• Problem details:
Each of the entries beneath this task should be written out exactly.

[Records from a collection]
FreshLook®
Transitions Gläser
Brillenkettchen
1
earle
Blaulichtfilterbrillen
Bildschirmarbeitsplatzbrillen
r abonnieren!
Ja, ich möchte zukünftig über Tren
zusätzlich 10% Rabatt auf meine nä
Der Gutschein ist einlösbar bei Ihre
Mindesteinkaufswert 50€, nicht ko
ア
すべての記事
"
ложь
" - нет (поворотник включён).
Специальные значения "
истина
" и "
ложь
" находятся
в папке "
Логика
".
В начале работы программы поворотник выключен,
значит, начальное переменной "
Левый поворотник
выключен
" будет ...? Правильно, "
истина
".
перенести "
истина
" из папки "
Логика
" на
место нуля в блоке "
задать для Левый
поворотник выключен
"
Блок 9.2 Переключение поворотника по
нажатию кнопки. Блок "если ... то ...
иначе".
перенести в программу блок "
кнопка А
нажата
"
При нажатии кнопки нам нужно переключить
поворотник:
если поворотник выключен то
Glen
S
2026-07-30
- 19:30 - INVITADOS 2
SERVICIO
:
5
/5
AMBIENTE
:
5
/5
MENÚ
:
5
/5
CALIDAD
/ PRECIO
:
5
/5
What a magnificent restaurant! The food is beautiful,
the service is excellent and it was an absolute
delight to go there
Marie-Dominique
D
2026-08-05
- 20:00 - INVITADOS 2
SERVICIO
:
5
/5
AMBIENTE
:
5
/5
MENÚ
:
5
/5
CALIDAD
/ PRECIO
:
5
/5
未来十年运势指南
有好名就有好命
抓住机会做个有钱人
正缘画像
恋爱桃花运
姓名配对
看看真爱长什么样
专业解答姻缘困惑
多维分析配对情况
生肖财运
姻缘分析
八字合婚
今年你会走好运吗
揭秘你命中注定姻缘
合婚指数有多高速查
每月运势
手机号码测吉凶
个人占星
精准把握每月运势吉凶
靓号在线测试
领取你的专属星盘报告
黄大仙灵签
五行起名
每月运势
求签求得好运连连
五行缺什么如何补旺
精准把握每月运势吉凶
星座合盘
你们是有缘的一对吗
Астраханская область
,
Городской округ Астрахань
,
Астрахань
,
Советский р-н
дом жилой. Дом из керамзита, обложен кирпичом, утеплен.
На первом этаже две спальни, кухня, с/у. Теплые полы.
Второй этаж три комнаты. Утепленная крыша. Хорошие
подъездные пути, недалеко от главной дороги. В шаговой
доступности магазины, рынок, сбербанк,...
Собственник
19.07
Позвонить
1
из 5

• Answer for the task:
FreshLook®
Transitions Gläser
Brillenkettchen
1
earle
Blaulichtfilterbrillen
Bildschirmarbeitsplatzbrillen
r abonnieren!
Ja, ich möchte zukünftig über Tren
zusätzlich 10% Rabatt auf meine nä
Der Gutschein ist einlösbar bei Ihre
Mindesteinkaufswert 50€, nicht ko
ア
すべての記事
"
ложь
" - нет (поворотник включён).
Специальные значения "
истина
" и "
ложь
" находятся
в папке "
Логика
".
В начале работы программы поворотник выключен,
значит, начальное переменной "
Левый поворотник
выключен
" будет ...? Правильно, "
истина
".
перенести "
истина
" из папки "
Логика
" на
место нуля в блоке "
задать для Левый
поворотник выключен
"
Блок 9.2 Переключение поворотника по
нажатию кнопки. Блок "если ... то ...
иначе".
перенести в программу блок "
кнопка А
нажата
"
При нажатии кнопки нам нужно переключить
поворотник:
если поворотник выключен то
Glen
S
2026-07-30
- 19:30 - INVITADOS 2
SERVICIO
:
5
/5
AMBIENTE
:
5
/5
MENÚ
:
5
/5
CALIDAD
/ PRECIO
:
5
/5
What a magnificent restaurant! The food is beautiful,
the service is excellent and it was an absolute
delight to go there
Marie-Dominique
D
2026-08-05
- 20:00 - INVITADOS 2
SERVICIO
:
5
/5
AMBIENTE
:
5
/5
MENÚ
:
5
/5
CALIDAD
/ PRECIO
:
5
/5
未来十年运势指南
有好名就有好命
抓住机会做个有钱人
正缘画像
恋爱桃花运
姓名配对
看看真爱长什么样
专业解答姻缘困惑
多维分析配对情况
生肖财运
姻缘分析
八字合婚
今年你会走好运吗
揭秘你命中注定姻缘
合婚指数有多高速查
每月运势
手机号码测吉凶
个人占星
精准把握每月运势吉凶
靓号在线测试
领取你的专属星盘报告
黄大仙灵签
五行起名
每月运势
求签求得好运连连
五行缺什么如何补旺
精准把握每月运势吉凶
星座合盘
你们是有缘的一对吗
Астраханская область
,
Городской округ Астрахань
,
Астрахань
,
Советский р-н
дом жилой. Дом из керамзита, обложен кирпичом, утеплен.
На первом этаже две спальни, кухня, с/у. Теплые полы.
Второй этаж три комнаты. Утепленная крыша. Хорошие
подъездные пути, недалеко от главной дороги. В шаговой
доступности магазины, рынок, сбербанк,...
Собственник
19.07
Позвонить
1
из 5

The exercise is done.